Perhaps the last word on this highly charged and labyrinthine series should go to its promoter. Marcello Lotti of KSO, a subsidiary of Eurosport, is the ‘Big Man’. He put the deals together, secured the global television coverage, and worked with the FIA to make the WTCC what it is today. “Am I worried about all the rules, the weights and the equality between the cars? No. Look, the manufacturers, they are like the women,” he grins, spreading his arms wide. “They are never happy. I mean, some weekends some of them can be happy, but on Monday they are angry again, something has changed. Seriously, we are working well with the marketing departments of the big manufacturers, deciding what to do, where to go in the future. This is a good world championship, with a huge global TV audience now, and we are looking at going to many new countries in the future. There are big things coming, you will see, good racing on the track and lots of entertainment.”

Sensations Fortes! Le Spectacle Continue!” proclaims La République des Pyrénées on the weekend’s events. Well, the spectacle will reach Brands Hatch on July 27 and a lot of ballast will have shifted by then, so make sure you know who is carrying what in Kent. If that all sounds a bit demanding, just sit back and enjoy some good old tin-top racing.

*****

Rules for duels

The BTCC’s more open rulebook is preventing a diesel domination

While SEAT is the subject of much muttering and murmuring within the World Touring Car Championship, its performance in the British Touring Car Championship has been less controversial.

SEAT’s Darren Turner (above), a respected tester, racer and sports car ace, believes that the BTCC is a far more open book.

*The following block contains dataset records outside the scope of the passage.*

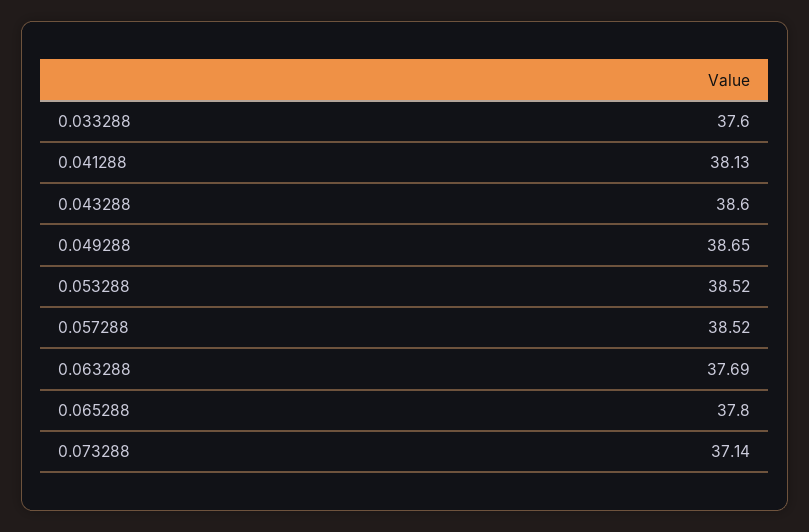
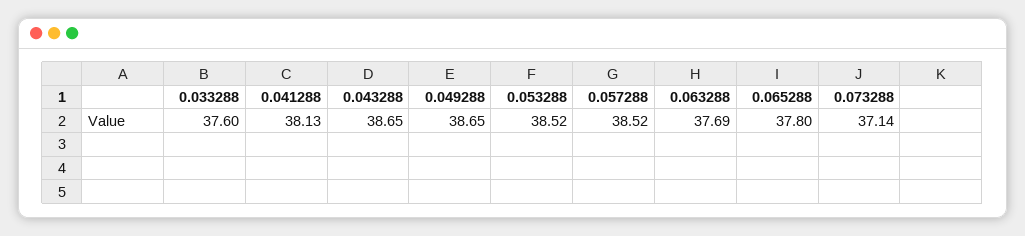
  {
    "0.033288": 37.6,
    "0.041288": 38.13,
-   "0.043288": 38.6,
+   "0.043288": 38.65,
    "0.049288": 38.65,
    "0.053288": 38.52,
    "0.057288": 38.52,
    "0.063288": 37.69,
    "0.065288": 37.8,
    "0.073288": 37.14
  }

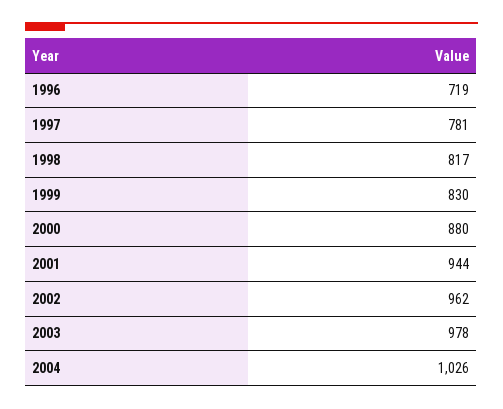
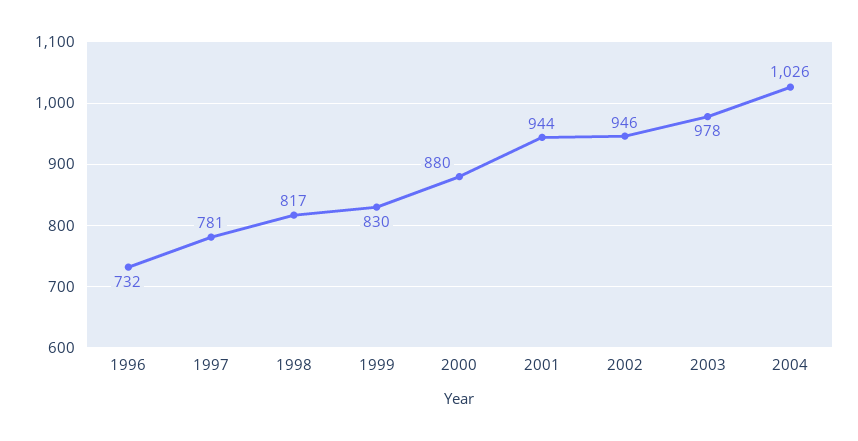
  {
-   "1996": 719,
+   "1996": 732,
    "1997": 781,
    "1998": 817,
    "1999": 830,
    "2000": 880,
    "2001": 944,
-   "2002": 962,
+   "2002": 946,
    "2003": 978,
    "2004": 1026
  }

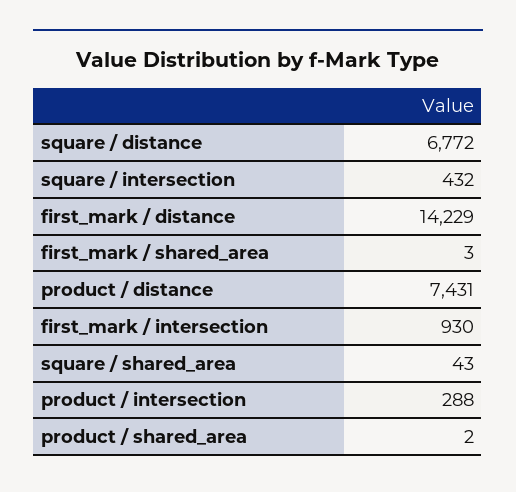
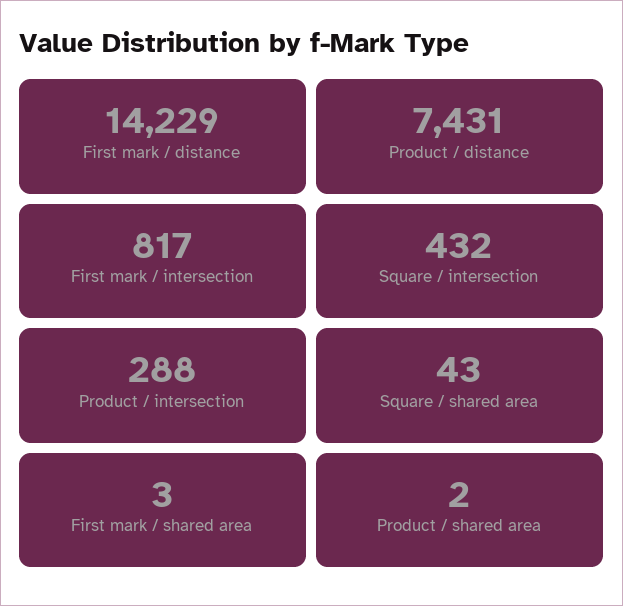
  {
-   "square / distance": 6772,
    "square / intersection": 432,
    "first_mark / distance": 14229,
    "first_mark / shared_area": 3,
    "product / distance": 7431,
-   "first_mark / intersection": 930,
+   "first_mark / intersection": 817,
    "square / shared_area": 43,
    "product / intersection": 288,
    "product / shared_area": 2
  }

“The British championship is very level, wide open, I think,” he says. “Vauxhall still seem to have the edge at most places. SEAT has gained a lot of performance over the winter, moving to the diesel engine, and it does have lots of torque as well as straightline speed. But we also have more weight over the front axle and so I think there will be lots of very close racing this year – and different cars will be weaker, or stronger, at different tracks. We are in a stronger position than we anticipated at places like Croft and Brands but everyone is developing all the time – it’s very open.”

So we’re not likely to see a repeat of the diesel domination that threatens the WTCC?

“Well, when you’re not winning, you’re whingeing, that’s motor racing,” says Turner, “and it’s not easy to make race cars from road cars and then have them all equal in performance. Creating the rules for this type of racing is never easy and there will always be arguments as to who has an advantage. I’m really enjoying the BTCC – it’s so different from anything else I’ve done. There’s not much power, not much in the way of aero, but it’s good close racing, and the SEAT is so much fun to drive.”

The next round of the 2008 BTCC is at Snetterton on July 12/13.